Sumiram os paneleiros, as camisetas amarelas, as festas midiáticas da cidadania. Acabaram os grampos nas celas curitibanas e o tráfico policial de informações sigilosas. O STF não ordena mais a prisão de parlamentares, que desistiram de zelar pela idoneidade presidencial. Tampouco as tevês divulgam flagrantes com teleobjetiva das intimidades palacianas. Desapareceu o pessimismo cataclísmico dos colunistas. Até as vinhetas radiofônicas pedindo o fim da Voz do Brasil foram abandonadas.
Essas práticas pertencem mesmo a um passado remoto, bons velhos tempos em que o petismo era causa e consequência das tragédias nacionais. Valia qualquer deslize pelo interesse público. Imprensa, OAB, CNJ, Judiciário, todos faziam vistas grossas para as mais flagrantes irregularidades, os mais cínicos desvios de conduta, os mais perigosos precedentes. “A sociedade tem o direito de saber” era o lema de antanho.
Mas faltou mencionar outro importante símbolo daquela época, tão esquecido quanto significativo: o afã judicial de atingir o “chefe do bando”. O aperto nos delatores, a condução dos depoimentos, a chantagem com familiares, as prisões preventivas intermináveis, enfim, o esforço investigativo para construir provas contra figuras políticas que ocupavam postos de comando durante as malfeitorias.
O “procedimento Lula” esgotou-se num passe de mágica. Quer dizer, permanece apenas para seu alvo original. Assim que passaram a lidar com senadores, ministros e governantes do PSDB, promotores e magistrados ficaram comedidos, respeitosos, legalistas ao extremo. Não querem saber quem foi o líder do esquema, o capo, o Manda-Chuva, o cabeça, o nome na etiqueta principal do PowerPoint.

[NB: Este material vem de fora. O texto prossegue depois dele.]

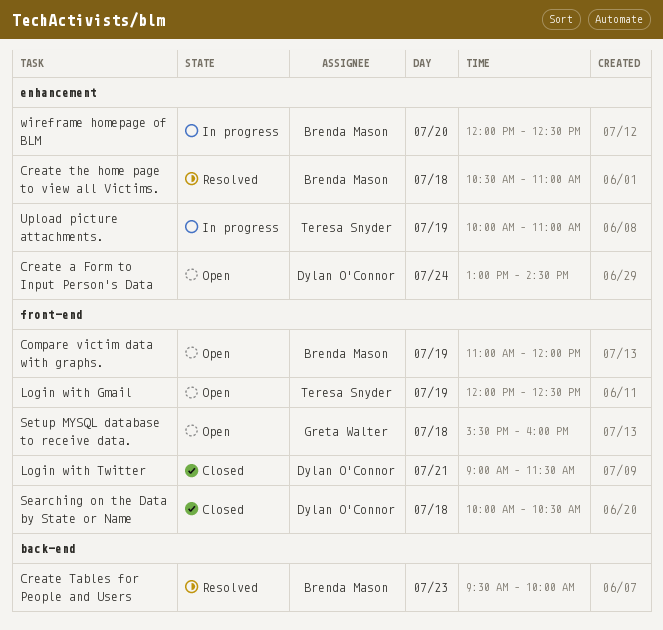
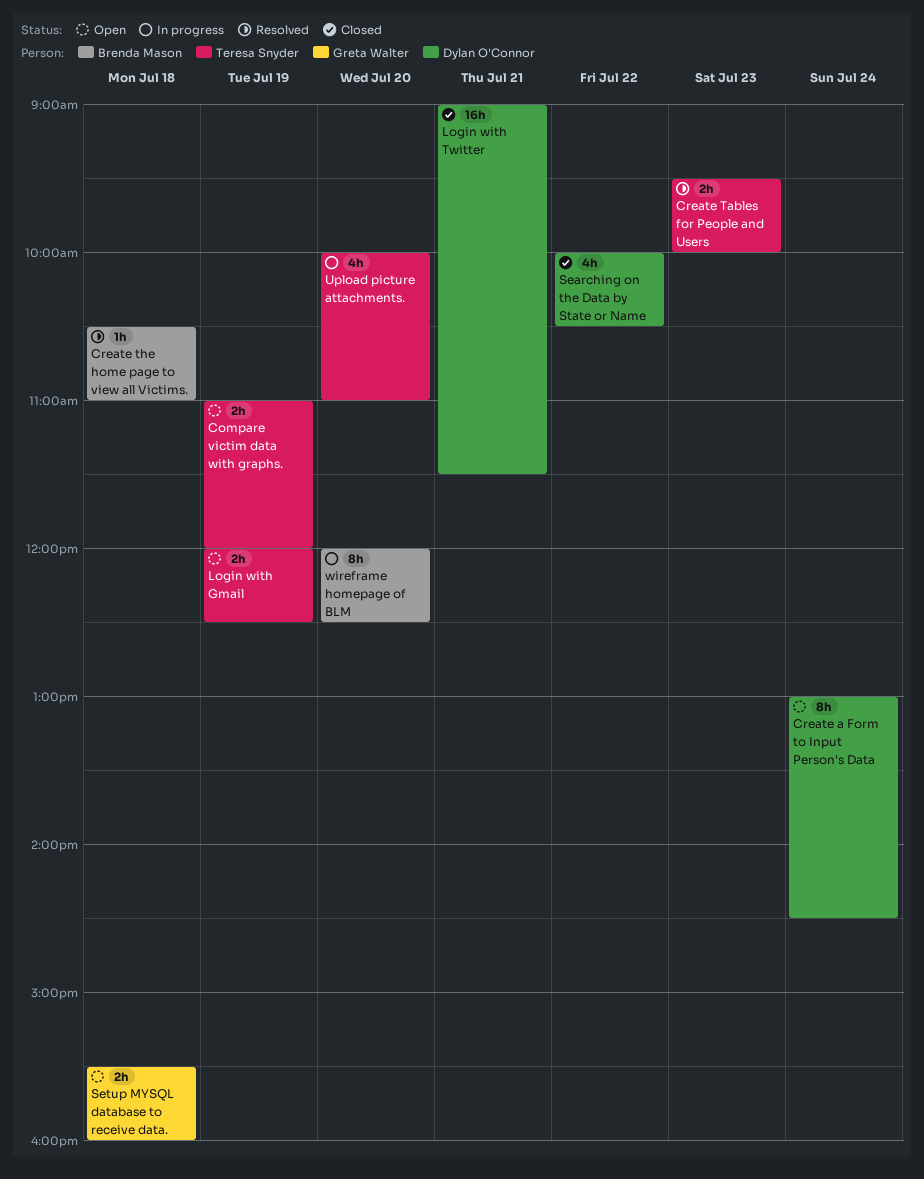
Compare victim data with graphs., owner: Brenda Mason -> Teresa Snyder
Create Tables for People and Users, owner: Brenda Mason -> Teresa Snyder
Searching on the Data by State or Name, day: Jul 18 -> Jul 22
Upload picture attachments., day: Jul 19 -> Jul 20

Quantas suposições constrangedoras sairiam de réus ligados a Aloysio Nunes, José Serra, Geraldo Alckmin e até FHC, caso os inquéritos tivessem o afã de atingi-los? Quantas ilações incriminadoras os depoentes fariam se os grão-tucanos figurassem nas hipóteses centrais dos interrogatórios? E as manchetes geradas pela estratégia? Os processos baseados no “domínio do fato”? As conduções coercitivas?
Repito: com tais características, a Lava Jato não existiria. Ela só vingou porque previu a etapa que vemos gestar-se, na preservação do condomínio golpista, na blindagem da cúpula do PSDB, no esvaziamento das delações, enfim, no gradativo desgaste que anuncia o abandono da operação. Por isso não acho que tenha mudado o paradigma. A própria seletividade ideológica o justifica e viabiliza. As vítimas de hoje produzem a narrativa garantista que poupará os beneficiados de amanhã. O tempo gasto em certificar a condenação de uns permitirá que os crimes de outros prescrevam. E, afinal, o escudo subjetivo da hermenêutica soma um planeta de incoerências e uma galáxia de explicações cínicas.
Essas metamorfoses constituem a dinâmica do espírito cruzado anticorrupção. Sempre foi assim, e de conhecimento geral, principalmente da claque intelectualizada da Lava Jato. Não há ingenuidade possível que ignore os limites, à esquerda e à direita, que emolduram a sanha moralista das instituições e os seus critérios de justiça. Resta apenas a hipocrisia.
Mas recordar é viver, já dizia o samba clássico.